[wpgmappity id=”744″]
BEIJING—A plane was forced to make an emergency landing when it received an “anonymous terrorist threat” after taking off from China’s restive northwestern Xinjiang region on Monday, state media said.
The plane landed at an airport in Lanzhou, capital of China’s northwest province of Gansu following the alert at around 1730 (0930 GMT), state-run news agency Xinhua said, quoting the airline and local security sources.
The CZ680 China Southern Airlines flight had originally taken off from Istanbul in Turkey, before its scheduled arrival at Xinjiang’s provincial capital, Urumqi. It was en route for Beijing when the alert happened.

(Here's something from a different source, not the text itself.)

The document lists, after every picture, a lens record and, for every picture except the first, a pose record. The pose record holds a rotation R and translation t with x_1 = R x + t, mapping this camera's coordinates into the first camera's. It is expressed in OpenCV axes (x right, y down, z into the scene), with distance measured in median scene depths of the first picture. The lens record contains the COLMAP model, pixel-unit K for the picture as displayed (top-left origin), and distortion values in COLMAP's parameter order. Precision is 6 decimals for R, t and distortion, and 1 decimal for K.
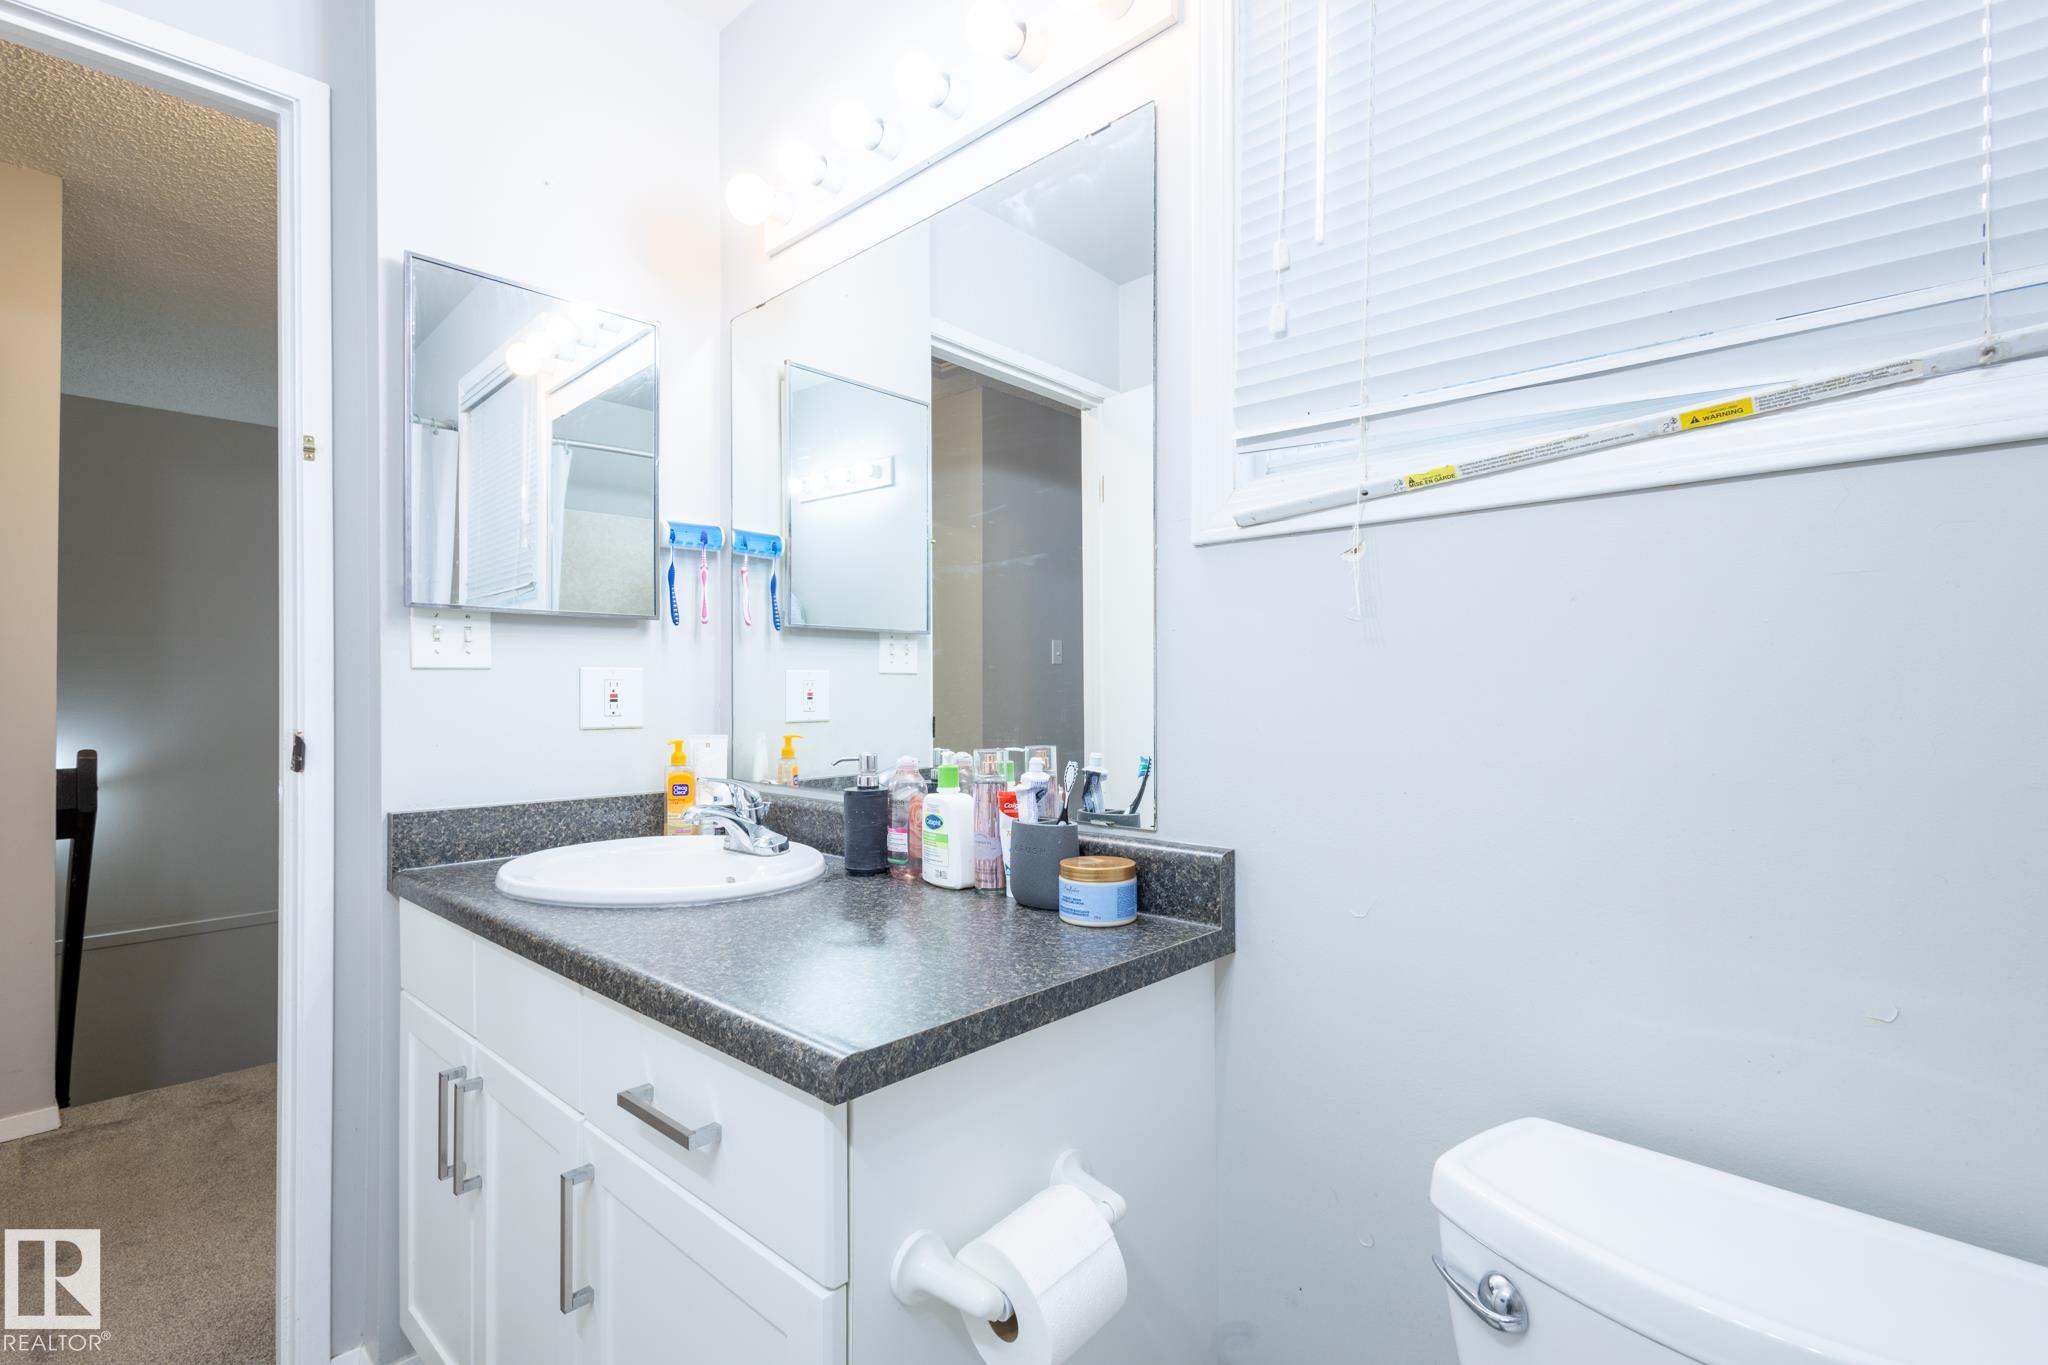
lens RADIAL K [[955.2, 0, 1022.2], [0, 955.2, 687.6], [0, 0, 1]] dist [0.014638, 0.000414]
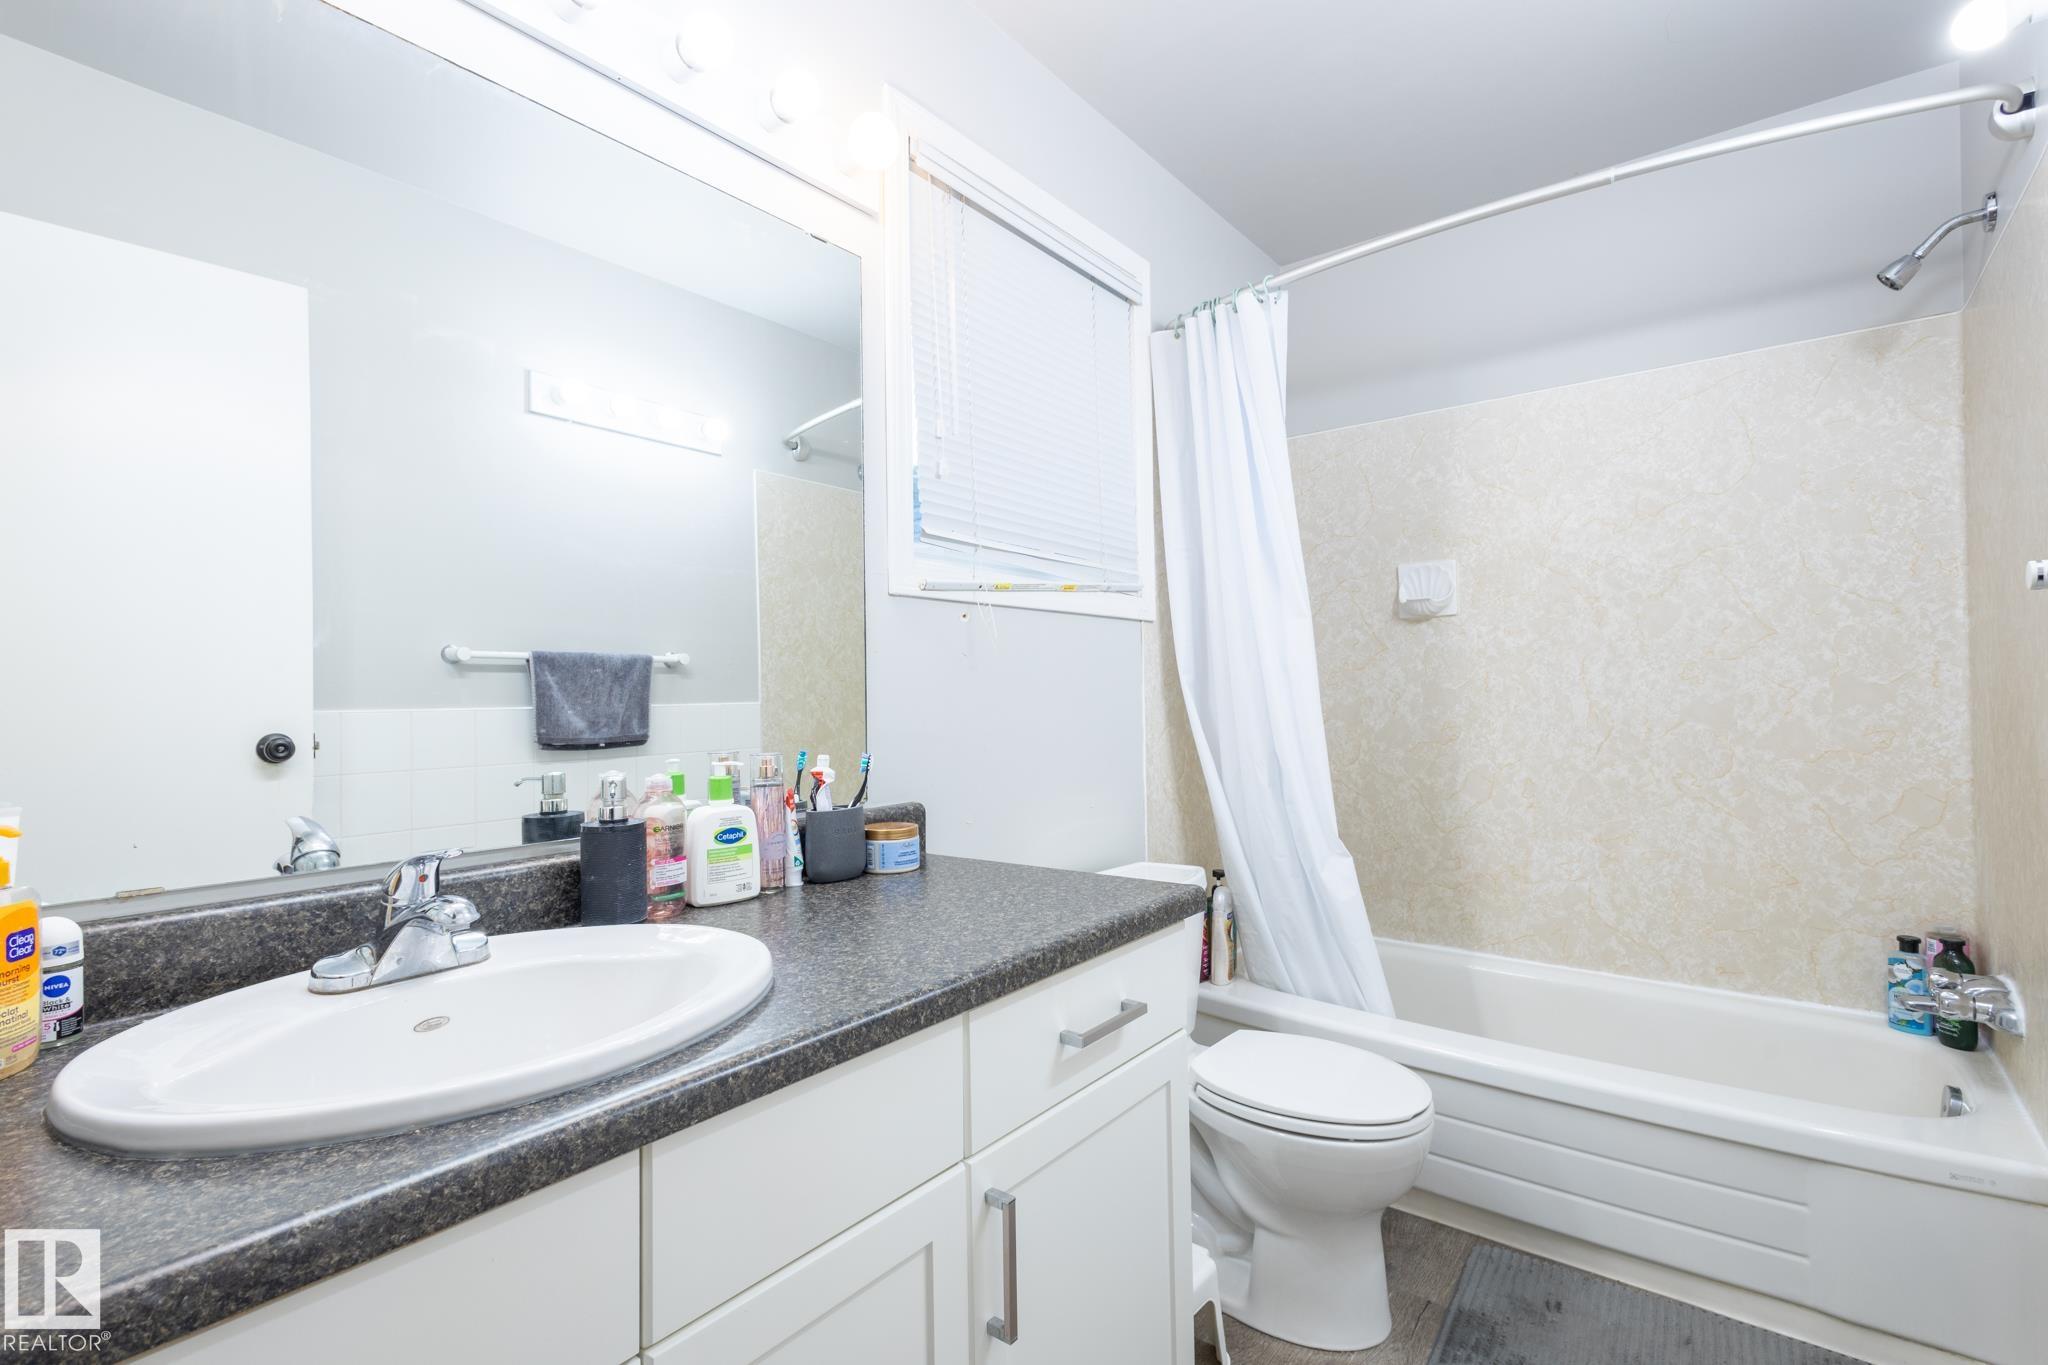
lens RADIAL K [[955.2, 0, 1021.4], [0, 955.2, 683.5], [0, 0, 1]] dist [0.014638, 0.000414]
pose [[-0.102461, 0.011785, 0.994667, -1.339475], [0.010397, 0.999888, -0.010776, 0.002356], [-0.994683, 0.009238, -0.102572, 1.013505]]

Domestic reports said the plane was a Boeing 757 which had 186 passengers and 10 crew on board.
Pictures posted online showed the plane stationary on the tarmac of the airport, with the luggage offloaded and being checked by security personnel and sniffer dogs.
The reports gave no further details, and did not say who had made the “terrorist threat”.
Similar incidents on Chinese planes are rare, although a year ago a plane bound for Urumqi was forced into an emergency landing after a passenger claimed there was a bomb on board,
Police detained the 27-year-old woman passenger after she threatened to detonate a bomb during the China United Airlines flight from Beijing to Urumqi.
She told police she had a problem with her boyfriend and was flying to Xinjiang to talk to him, state media said.
Xinjiang — a resource-rich and strategically vital region that borders eight countries — is home to roughly nine million Turkic-speaking Uighurs who have long bridled under what many see as government oppression.
An influx of ethnic Han Chinese has fuelled anger, with some Uighurs complaining that Han get better jobs and pay and saying traditional Uighur culture is being deliberately diluted.
Two years ago, bloody ethnic riots in Urumqi killed 197 people and injured around 1,700.
Beijing has blamed much of Xinjiang’s unrest on the “three forces” of extremism, separatism and terrorism.
The incident comes at a particularly sensitive time for China’s leaders, who are preparing for a generational handover of power which is set to commence at the 18th Communist Party Congress, which begins in Beijing on November 8.